Monsoon Is Here But That's Hardly A Good News For Water-Stressed Delhi

Sudha Sinha, 54, and her family shifted to Dwarka in 1998 because they wanted greener surroundings and to be closer to Indian capital’s airport.

But they soon found out that the neighbourhood didn’t have piped water. Instead they had to use groundwater pumped up by a borewell for use as drinking water, for bathing and other everyday purposes.

Over the years, as more people moved to Dwarka, residents and builders dug hundreds of borewells, some as deep as 60m (196ft) to meet the growing demand for water.

The stress of living in a Himalayan town in India that is sinking
“Apartments, markets, and schools grew like weeds, and everyone used groundwater,” says Ms. Sinha.

The land sinks when groundwater is pumped out, which is called land subsidence. Several studies showed that the same was happening in Dwarka.

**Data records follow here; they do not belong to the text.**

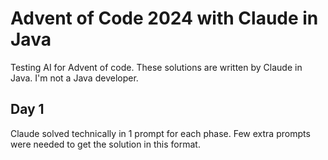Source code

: # Advent of Code 2024 with Claude in Java

Testing AI for Advent of code. These solutions are written by Claude in Java. I'm not a Java developer.

## Day 1
Claude solved technically in 1 prompt for each phase. Few extra prompts were needed to get the solution in this format.
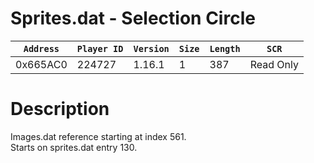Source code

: # Sprites.dat - Selection Circle

| `Address` | `Player ID` | `Version` | `Size` | `Length` | `SCR` |
| ---------- | ----------- | --------- | ------ | -------- | ---- |
| 0x665AC0 | 224727 | 1.16.1 | 1 | 387 | Read Only |

# Description

Images.dat reference starting at index 561.<br>Starts on sprites.dat entry 130.
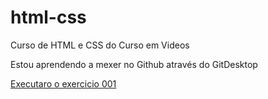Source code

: # html-css
Curso de HTML e CSS do Curso em Videos

Estou aprendendo a mexer no Github através do GitDesktop

<a href="https://edjrdev14.github.io/html-css/exercicios/ex001-ola.mundo/index.html">Executaro o exercicio 001</a>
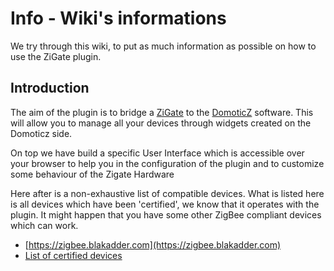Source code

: # Info - Wiki's informations

We try through this wiki, to put as much information as possible on how to use the ZiGate plugin.

## Introduction

The aim of the plugin is to bridge a [ZiGate](https://zigate.fr) to the [DomoticZ](https://www.domoticz.com) software. This will allow you to manage all your devices through widgets created on the Domoticz side.

On top we have build a specific User Interface which is accessible over your browser to help you in the configuration of the plugin and to customize some behaviour of the Zigate Hardware

Here after is a non-exhaustive list of compatible devices. What is listed here is all devices which have been 'certified', we know that it operates with the plugin. It might happen that you have some other ZigBee compliant devices which can work.
* [https://zigbee.blakadder.com](https://zigbee.blakadder.com)
* [List of certified devices](Info_Compatible-Devices.md)
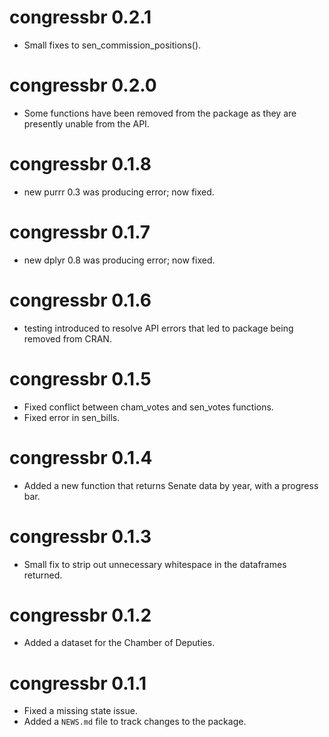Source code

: # congressbr 0.2.1

- Small fixes to sen_commission_positions().

# congressbr 0.2.0

- Some functions have been removed from the package as they are presently unable from the API.

# congressbr 0.1.8

- new purrr 0.3 was producing error; now fixed.

# congressbr 0.1.7

- new dplyr 0.8 was producing error; now fixed.

# congressbr 0.1.6

- testing introduced to resolve API errors that led to package being removed from CRAN.

# congressbr 0.1.5

- Fixed conflict between cham_votes and sen_votes functions.
- Fixed error in sen_bills.

# congressbr 0.1.4

- Added a new function that returns Senate data by year, with a progress bar.

# congressbr 0.1.3

- Small fix to strip out unnecessary whitespace in the dataframes returned.

# congressbr 0.1.2

- Added a dataset for the Chamber of Deputies.

# congressbr 0.1.1

- Fixed a missing state issue.
- Added a `NEWS.md` file to track changes to the package.
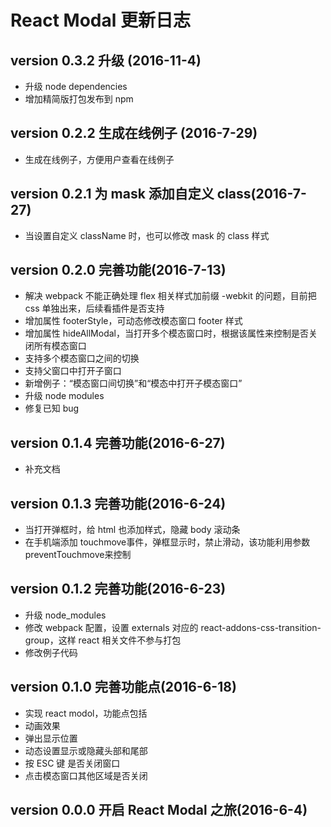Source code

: # React Modal 更新日志

## version 0.3.2  升级 (2016-11-4)

* 升级 node dependencies
* 增加精简版打包发布到 npm

## version 0.2.2  生成在线例子 (2016-7-29)

* 生成在线例子，方便用户查看在线例子

## version 0.2.1  为 mask 添加自定义 class(2016-7-27)

* 当设置自定义 className 时，也可以修改 mask 的 class 样式

## version 0.2.0  完善功能(2016-7-13)

* 解决 webpack 不能正确处理 flex 相关样式加前缀 -webkit 的问题，目前把 css 单独出来，后续看插件是否支持
* 增加属性 footerStyle，可动态修改模态窗口 footer 样式
* 增加属性 hideAllModal，当打开多个模态窗口时，根据该属性来控制是否关闭所有模态窗口
* 支持多个模态窗口之间的切换
* 支持父窗口中打开子窗口
* 新增例子：“模态窗口间切换”和“模态中打开子模态窗口”
* 升级 node modules
* 修复已知 bug

## version 0.1.4  完善功能(2016-6-27)

* 补充文档

## version 0.1.3  完善功能(2016-6-24)

* 当打开弹框时，给 html 也添加样式，隐藏 body 滚动条
* 在手机端添加 touchmove事件，弹框显示时，禁止滑动，该功能利用参数preventTouchmove来控制

## version 0.1.2  完善功能(2016-6-23)

* 升级 node_modules
* 修改 webpack 配置，设置 externals 对应的 react-addons-css-transition-group，这样 react 相关文件不参与打包
* 修改例子代码

## version 0.1.0  完善功能点(2016-6-18)

* 实现 react modol，功能点包括
* 动画效果
* 弹出显示位置
* 动态设置显示或隐藏头部和尾部
* 按 ESC 键 是否关闭窗口
* 点击模态窗口其他区域是否关闭

## version 0.0.0  开启 React Modal 之旅(2016-6-4)

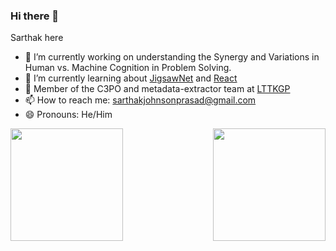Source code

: ### Hi there 👋

Sarthak here

- 🔭 I’m currently working on understanding the Synergy and Variations in Human vs. Machine Cognition in Problem Solving.
- 🌱 I’m currently learning about [JigsawNet](https://arxiv.org/pdf/1809.04137.pdf) and [React](https://reactjs.org/)
- :cowboy_hat_face: Member of the C3PO and metadata-extractor team at [LTTKGP](https://github.com/lttkgp)
- 📫 How to reach me: sarthakjohnsonprasad@gmail.com
- 😄 Pronouns: He/Him

<img align="left" height=180em src="https://github-readme-stats.vercel.app/api/top-langs/?username=cipherLord&theme=synthwave&hide=css,tcl,html"></img>
<img align="right" height=180em src="https://github-readme-stats.vercel.app/api?username=cipherLord&count_private=true&show_icons=true&theme=synthwave&include_all_commits=true"></img>
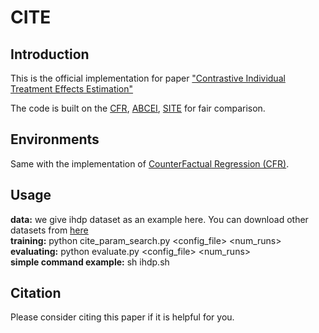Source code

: # CITE

## Introduction
This is the official implementation for paper ["Contrastive Individual Treatment Effects Estimation" ]()  

The code is built on the [CFR](https://arxiv.org/abs/1606.03976), [ABCEI](https://arxiv.org/abs/1904.13335), [SITE](https://proceedings.neurips.cc/paper/2018/hash/a50abba8132a77191791390c3eb19fe7-Abstract.html) for fair comparison.  

## Environments

Same with the implementation of [CounterFactual Regression (CFR)](https://github.com/clinicalml/cfrnet).  

## Usage

**data:** we give ihdp dataset as an example here. You can download other datasets from [here](https://www.fredjo.com/)  
**training:** python cite_param_search.py <config_file> <num_runs>  
**evaluating:** python evaluate.py <config_file> <num_runs>  
**simple command example:** sh ihdp.sh

## Citation

Please consider citing this paper if it is helpful for you.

A government report said that Dwarka’s land was sinking because groundwater was being used up. A University of Cambridge report corroborated that the neighbourhood had subsided by around 3.5cm (1.4in) in 2014 alone.

Residents and the government took strong steps to stop taking water from the ground and using it.

The government started giving the people piped water so that borewells could be shut down. Buildings that were still using borewells were given heavy fines, and people started collecting rainwater to raise the water table in the area.

Shagun Garg, a researcher who used satellites to look at groundwater levels in Delhi, said that while some parts of the city and its suburbs were sinking, Dwarka “quite remarkably” showed upliftment, which is when parts of the Earth’s surface rise.

When Dwarka’s overused borewells started to dry up, the government of Delhi sent water to the area in tankers.

The city that sinks the fastest in the world
But there wasn’t enough water and it was expensive. In 2004, Ms. Sinha and other locals took to the streets to protest and ask for piped water. They signed petitions, went on marches, and threatened to skip local elections if their demand wasn’t met.

Since the middle of the 2000s, the government had been working on a plan to bring piped water to Dwarka. By 2011, every apartment building had piped water.

How a Delhi district stopped the ground from sinking - BBC News

By 2016, almost no housing societies were still using borewells, and a lot less water came from the ground.

Experts say that restoring two lakes that cover more than 100 acres helped the groundwater table rise from 20 metres to 16 metres in some places.

The government also said that only sewage and treated surface water could be used to water thousands of acres of public parks and grounds.

Residents also worked together to fix up a 200-year-old reservoir called “Naya Jhod” so that more groundwater could be taken from it. The lake was almost dry, so people cleared it of weeds and silt so that when it rained, the water could soak in better.

Experts say that collecting rainwater is a good way to add water to the ground, especially in dry cities like Delhi, which gets little rain and has a lot of soft alluvial soil that sinks easily.

India’s water crisis can be solved in both high-tech and low-tech ways.
Researchers from the University of Cambridge and IIT Bombay recently used satellite images to find that about 100 square kilometres (38 square miles) of the capital were slowly sinking, mostly because too much groundwater was being taken out.

Vikas Kanojia, a town planner, says that bringing old reservoirs back to life and collecting rainwater helped Dwarka depend less on groundwater and stop the sinking of the land.

“Other places in Delhi and India can learn from this,” he says.

India gets more water out of the ground than the US and China combined because its economy is based on farming.

Jagdish Krishnaswamy of the Indian Institute for Human Settlements says, “The rate at which groundwater is being pumped out of India is more than double the rate at which it is being refilled by rain.”

Written by Pawan Kumar

Pawan is blogger and writer, he has been writing for several top news channels since a decade. His blogs & notions have quality contents.